Text segment:

Monday, October 5, 2009

Back to the County, a place apparently lacking Official Diversity.

Today I returned to WCHS after school was canceled last week due to widespread illness. I must say, despite having a solid experience at Williamsburg, I am thankful to be back with my own supervising teacher and my own students. At the same time, I feel a certain sinking because I know this week will be all the more intense -- the weight of two weeks crammed into the final five school days before fall break. There are fears of sickness leading to more cancellations, and students are ready for an additional half-week; already, several have begun "packing it in," as my former college suite-mates often said, meaning to cut one's losses, put forth no additional effort, quit.

One specific struggle this week is going to be completing my homework from last week (which I wasn't able to complete without access to certain paperwork only available on campus) on top of homework for this week and preparing for my second observation, which is coming up on Friday.

Returning to my experiences last week, on Thursday I had the chance to participate in an interview/ meeting regarding UC's Education Department's re-accreditation. Two nice ladies sent from the State interviewed me and a few other undergrad and grad student-teachers. Although they asked questions on a variety of topics, the topic we discussed most was our experience of "diversity" (or lack thereof) in our placement schools and classrooms.

According to the US Census Bureau, the racial makeup of Whitley Co., KY, is:

-98.37% White
-0.76% multi-racial
-0.69% Hispanic/ Latino (of any race)
-0.34% Black or African American
-0.23% Native American
-0.20% Asian
-0.09% other races

I'm not entirely sure that those percentages add up to precisely 100, but the picture is clear: the vast majority of people here are of mostly European descent. It is rare to see anyone who is not white without being on the college campus. And the State is apparently significantly displeased that student-teachers are not in schools with more skin-based diversity.

I have no doubt that the diversity standards set forth by the State originate from good intentions: teaching in inner-city Chicago would be vastly different than teaching in Whitley Co. Furthermore, they believe that a teacher should be able to teach in any situation or place. They then, it seems, assume that the way to prepare education students for such situations is to put them in places where there is an acceptable ratio of white people to non-white people. Clearly, the ratio of whites to non-whites in Whitley County is significantly lob-sided; therefore, schools in Whitley County (and by extension, all of Appalachia, which tends to be predominantly populated by European-Americans) are unacceptable for student-teacher placements.

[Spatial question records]

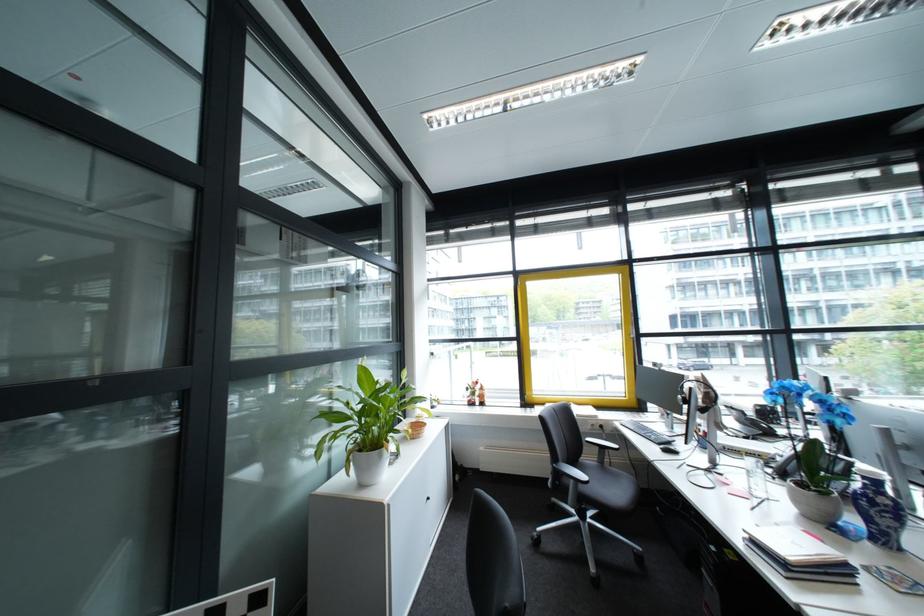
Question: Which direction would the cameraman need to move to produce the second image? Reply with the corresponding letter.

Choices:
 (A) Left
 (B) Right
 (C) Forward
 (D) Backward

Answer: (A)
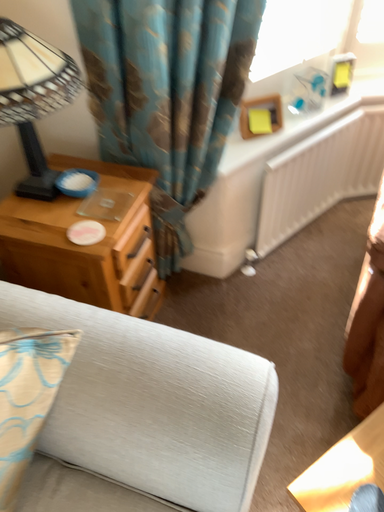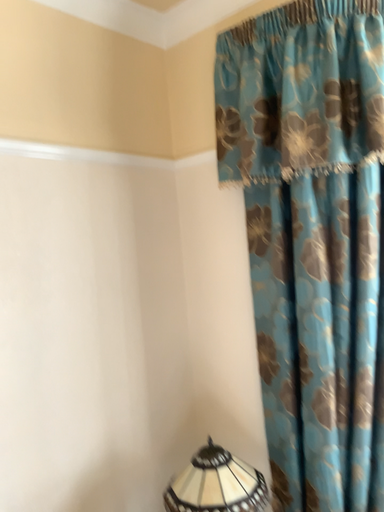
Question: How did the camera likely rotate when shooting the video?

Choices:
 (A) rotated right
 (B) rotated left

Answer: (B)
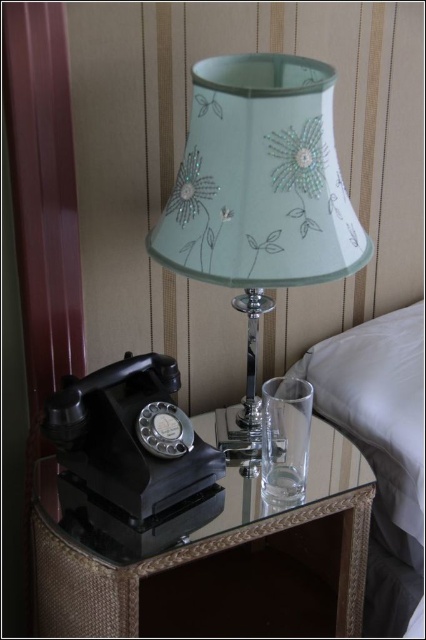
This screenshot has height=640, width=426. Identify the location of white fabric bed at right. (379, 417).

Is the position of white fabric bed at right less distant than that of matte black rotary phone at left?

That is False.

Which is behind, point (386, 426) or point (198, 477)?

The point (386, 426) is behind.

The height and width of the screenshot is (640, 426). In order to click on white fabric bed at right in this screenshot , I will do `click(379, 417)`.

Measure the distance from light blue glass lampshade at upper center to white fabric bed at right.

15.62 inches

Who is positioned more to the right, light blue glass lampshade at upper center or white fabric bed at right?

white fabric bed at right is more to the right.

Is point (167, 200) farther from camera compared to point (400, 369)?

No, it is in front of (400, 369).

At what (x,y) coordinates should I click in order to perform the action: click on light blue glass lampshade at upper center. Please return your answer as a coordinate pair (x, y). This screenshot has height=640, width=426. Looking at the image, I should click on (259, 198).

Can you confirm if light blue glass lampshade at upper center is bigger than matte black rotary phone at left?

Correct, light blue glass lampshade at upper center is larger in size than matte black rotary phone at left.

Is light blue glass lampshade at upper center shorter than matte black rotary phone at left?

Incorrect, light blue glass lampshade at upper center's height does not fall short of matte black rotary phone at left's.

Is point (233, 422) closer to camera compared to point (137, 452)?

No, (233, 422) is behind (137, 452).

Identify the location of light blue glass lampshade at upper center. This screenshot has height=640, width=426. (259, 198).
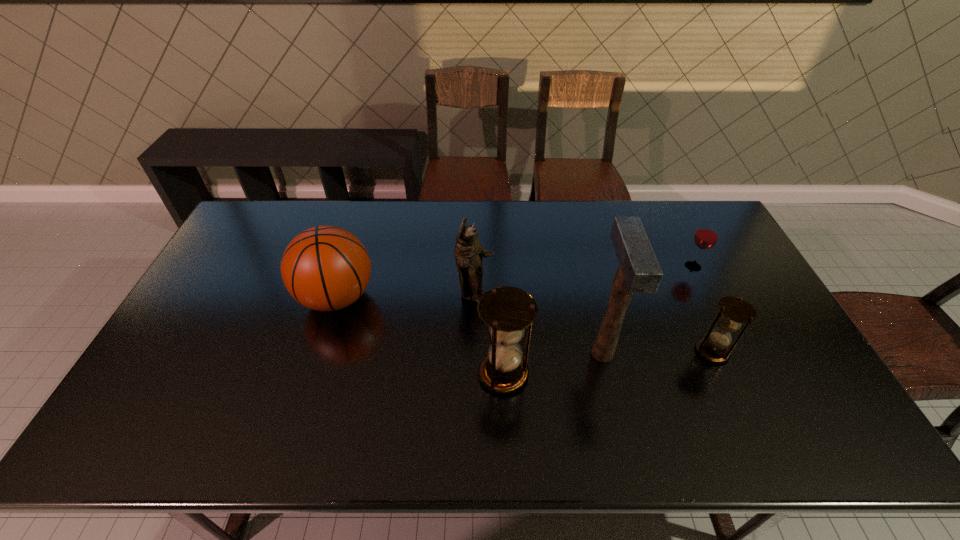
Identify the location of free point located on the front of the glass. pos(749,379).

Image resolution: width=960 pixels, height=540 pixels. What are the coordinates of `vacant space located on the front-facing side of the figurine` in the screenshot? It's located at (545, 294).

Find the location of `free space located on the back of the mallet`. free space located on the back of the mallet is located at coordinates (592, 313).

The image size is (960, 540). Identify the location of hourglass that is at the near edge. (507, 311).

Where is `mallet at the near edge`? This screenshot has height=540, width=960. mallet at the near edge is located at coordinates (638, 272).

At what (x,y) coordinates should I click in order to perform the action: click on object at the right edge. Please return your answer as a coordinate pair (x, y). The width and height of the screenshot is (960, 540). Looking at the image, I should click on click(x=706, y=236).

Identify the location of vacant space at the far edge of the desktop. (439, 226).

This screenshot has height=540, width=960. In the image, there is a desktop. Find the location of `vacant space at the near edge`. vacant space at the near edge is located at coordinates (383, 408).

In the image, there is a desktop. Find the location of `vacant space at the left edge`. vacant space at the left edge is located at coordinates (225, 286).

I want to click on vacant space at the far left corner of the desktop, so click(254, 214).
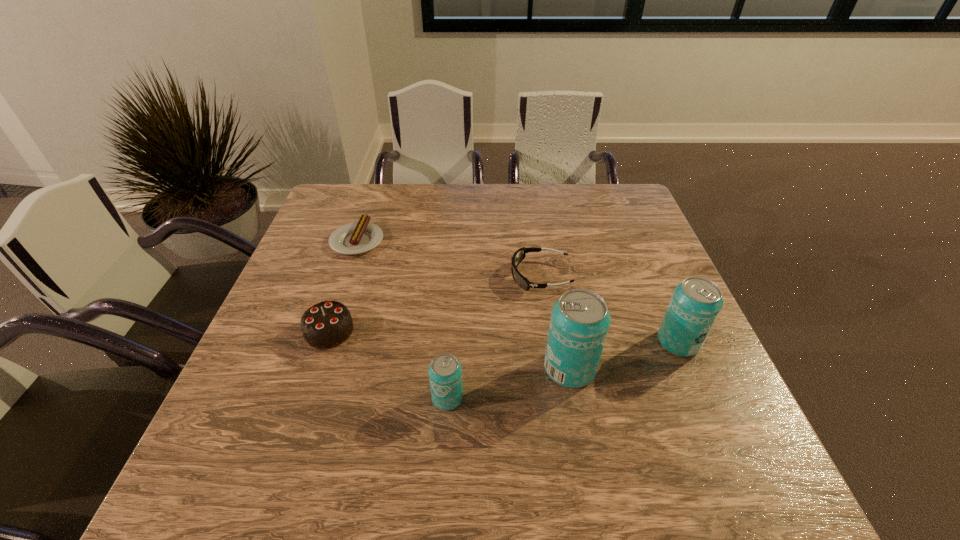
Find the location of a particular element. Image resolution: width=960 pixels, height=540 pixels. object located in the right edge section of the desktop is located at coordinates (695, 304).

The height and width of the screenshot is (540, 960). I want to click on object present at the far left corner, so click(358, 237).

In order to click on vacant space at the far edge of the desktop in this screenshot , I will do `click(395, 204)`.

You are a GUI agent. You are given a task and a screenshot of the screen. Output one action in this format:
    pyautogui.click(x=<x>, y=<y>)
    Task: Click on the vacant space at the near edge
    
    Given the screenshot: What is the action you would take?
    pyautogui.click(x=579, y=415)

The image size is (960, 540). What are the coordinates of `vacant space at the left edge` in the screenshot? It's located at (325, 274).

Request 1:
Reproduce the blog post above word for word, from "Monday, October 5, 2009" to "additional effort, quit.".
Request 2:
What share of Whitley County's population is listed as White in the blog post?

Exercise response 1:
Monday, October 5, 2009

Back to the County, a place apparently lacking Official Diversity.

Today I returned to WCHS after school was canceled last week due to widespread illness. I must say, despite having a solid experience at Williamsburg, I am thankful to be back with my own supervising teacher and my own students. At the same time, I feel a certain sinking because I know this week will be all the more intense -- the weight of two weeks crammed into the final five school days before fall break. There are fears of sickness leading to more cancellations, and students are ready for an additional half-week; already, several have begun "packing it in," as my former college suite-mates often said, meaning to cut one's losses, put forth no additional effort, quit.

Exercise response 2:
98.37%